The European Union has formally launched an anti-subsidies probe into electric vehicles manufactured in China, setting in motion a one-year investigation that could see provisional measures such as countervailing duties imposed in the next nine months.
The probe, which was announced by European Commission President Ursula von der Leyen last month, will focus on new battery-powered electric vehicles (BEVs) and alleged subsidies granted by the Chinese state, a legal notice in the EU’s official journal confirmed Wednesday.
Though narrow in scope, the investigation focuses on a major global industry that has seen a massive rise in exports from China in recent years. Despite concerns in various sectors that Beijing could retaliate, the EU wants to act now given the precedent in other subsidized industries such as solar panels.

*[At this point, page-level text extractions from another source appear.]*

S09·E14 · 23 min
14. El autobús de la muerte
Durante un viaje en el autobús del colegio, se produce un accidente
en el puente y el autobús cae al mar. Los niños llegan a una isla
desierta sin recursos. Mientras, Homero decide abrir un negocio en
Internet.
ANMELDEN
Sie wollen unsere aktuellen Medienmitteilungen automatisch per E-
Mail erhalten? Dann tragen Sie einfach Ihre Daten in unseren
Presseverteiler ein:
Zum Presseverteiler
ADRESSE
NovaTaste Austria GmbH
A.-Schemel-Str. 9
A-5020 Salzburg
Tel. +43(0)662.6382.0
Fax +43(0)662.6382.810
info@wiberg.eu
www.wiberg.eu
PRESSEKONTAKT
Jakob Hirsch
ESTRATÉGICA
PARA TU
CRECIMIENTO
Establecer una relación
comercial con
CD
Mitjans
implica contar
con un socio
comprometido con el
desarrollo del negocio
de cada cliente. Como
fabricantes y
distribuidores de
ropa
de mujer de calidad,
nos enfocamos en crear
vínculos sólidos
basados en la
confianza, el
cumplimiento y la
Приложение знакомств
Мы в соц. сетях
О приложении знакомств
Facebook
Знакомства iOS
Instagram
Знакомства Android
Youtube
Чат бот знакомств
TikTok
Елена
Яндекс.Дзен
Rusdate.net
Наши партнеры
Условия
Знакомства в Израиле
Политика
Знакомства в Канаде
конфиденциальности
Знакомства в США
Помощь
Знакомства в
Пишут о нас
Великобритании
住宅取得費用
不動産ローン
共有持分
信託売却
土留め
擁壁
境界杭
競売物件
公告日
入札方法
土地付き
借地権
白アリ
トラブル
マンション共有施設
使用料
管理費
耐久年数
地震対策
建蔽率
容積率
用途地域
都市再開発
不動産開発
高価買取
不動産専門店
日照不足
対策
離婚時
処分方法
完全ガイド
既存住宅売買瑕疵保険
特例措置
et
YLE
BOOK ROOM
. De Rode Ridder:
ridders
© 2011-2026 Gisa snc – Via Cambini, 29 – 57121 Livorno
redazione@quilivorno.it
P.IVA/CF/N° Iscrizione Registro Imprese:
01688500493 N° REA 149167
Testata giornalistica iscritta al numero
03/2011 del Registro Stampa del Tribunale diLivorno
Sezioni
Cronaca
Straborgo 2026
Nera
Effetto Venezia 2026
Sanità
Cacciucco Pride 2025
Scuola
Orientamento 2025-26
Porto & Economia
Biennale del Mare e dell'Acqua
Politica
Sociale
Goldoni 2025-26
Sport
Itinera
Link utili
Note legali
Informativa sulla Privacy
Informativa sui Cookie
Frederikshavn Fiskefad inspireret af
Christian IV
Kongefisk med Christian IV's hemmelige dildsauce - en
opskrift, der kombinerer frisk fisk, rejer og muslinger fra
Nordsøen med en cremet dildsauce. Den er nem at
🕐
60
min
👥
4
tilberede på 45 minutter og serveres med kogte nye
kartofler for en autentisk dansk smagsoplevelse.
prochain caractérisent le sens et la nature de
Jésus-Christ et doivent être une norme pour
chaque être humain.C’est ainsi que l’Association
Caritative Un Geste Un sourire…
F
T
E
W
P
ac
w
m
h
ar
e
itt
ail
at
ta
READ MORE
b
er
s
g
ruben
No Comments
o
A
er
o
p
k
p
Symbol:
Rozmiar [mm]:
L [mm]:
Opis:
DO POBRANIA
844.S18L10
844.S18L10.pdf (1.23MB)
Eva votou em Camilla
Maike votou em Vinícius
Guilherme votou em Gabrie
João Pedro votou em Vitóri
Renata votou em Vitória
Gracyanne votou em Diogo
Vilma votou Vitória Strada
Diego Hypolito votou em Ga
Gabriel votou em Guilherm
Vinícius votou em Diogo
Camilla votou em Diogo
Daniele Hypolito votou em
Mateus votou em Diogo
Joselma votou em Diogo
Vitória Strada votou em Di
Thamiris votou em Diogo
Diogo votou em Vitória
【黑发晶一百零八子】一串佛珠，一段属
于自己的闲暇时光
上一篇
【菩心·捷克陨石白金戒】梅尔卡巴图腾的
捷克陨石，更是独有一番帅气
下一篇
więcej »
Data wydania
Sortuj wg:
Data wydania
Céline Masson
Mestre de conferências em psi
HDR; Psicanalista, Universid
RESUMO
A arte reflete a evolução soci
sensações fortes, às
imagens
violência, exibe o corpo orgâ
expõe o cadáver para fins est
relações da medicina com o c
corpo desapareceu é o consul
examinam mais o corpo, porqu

The notice says that the commission has gathered enough evidence to show that the carmakers have benefited from subsidies granted by the Chinese government. “Those subsidies have allowed the subsidized imports to rapidly increase their market share in the EU to the detriment of the Union industry,” it adds.
The support includes the direct transfer of funds, government revenue that hasn’t been collected and government provision of goods or services for less than adequate remuneration. The notice highlights evidence of “various grants, provision of loans, export credits and credit lines provided by State-owned banks or bonds underwritten by State-owned banks and other financial institutions at preferential terms.”
It also mentions income tax reductions and exemptions, as well as “dividend tax exemption, import and export tax rebates; VAT exemptions and rebates; and government provision of goods (such as raw and input materials as well as components).”
The investigation will focus on new BEVs designed to carry nine people or less, including the driver. The notice doesn’t name specific producers, but the probe will focus on all manufacturers in China that export to the EU, including Tesla Inc. and major Chinese brands such as BYD Co., SAIC Motor Corp. and Nio Inc.
China described the investigation as solely based on assumption and lacking sufficient evidence, according to a statement from the Ministry of Commerce on Wednesday. Beijing expressed strong dissatisfaction with the move, which it said will seriously disrupt the global automotive supply chain and have a negative impact on China-EU economic relations.
“China’s electric vehicle market is a very competitive market, and it is by no means supported and protected by subsidies,” the China Association of Automobile Manufacturers said in a statement on Wednesday. China produces high-quality, low-price cars with technology innovation and accumulated advantages of a complete supply chain, the China Chamber of Commerce for Import and Export of Machinery and Electronic Products said in a separate statement.
The probe covers the period from Oct. 1 2022 to Sept. 30 2023 and the assessment of injury and countervailing measures will cover the period from Jan. 1 2020 until the end of the investigation.
Any countervailing measures would depend on the level of subsidization that is determined and the extent to which that has undercut manufacturers in Europe. In recent probes of other sectors such as e-bikes and fiber-optic cables, the EU discovered subsidy margins ranging from 4% to 17%, Bloomberg previously reported.
As part of the probe, the EU will be looking to gather evidence and testimony from all relevant parties, the notice said.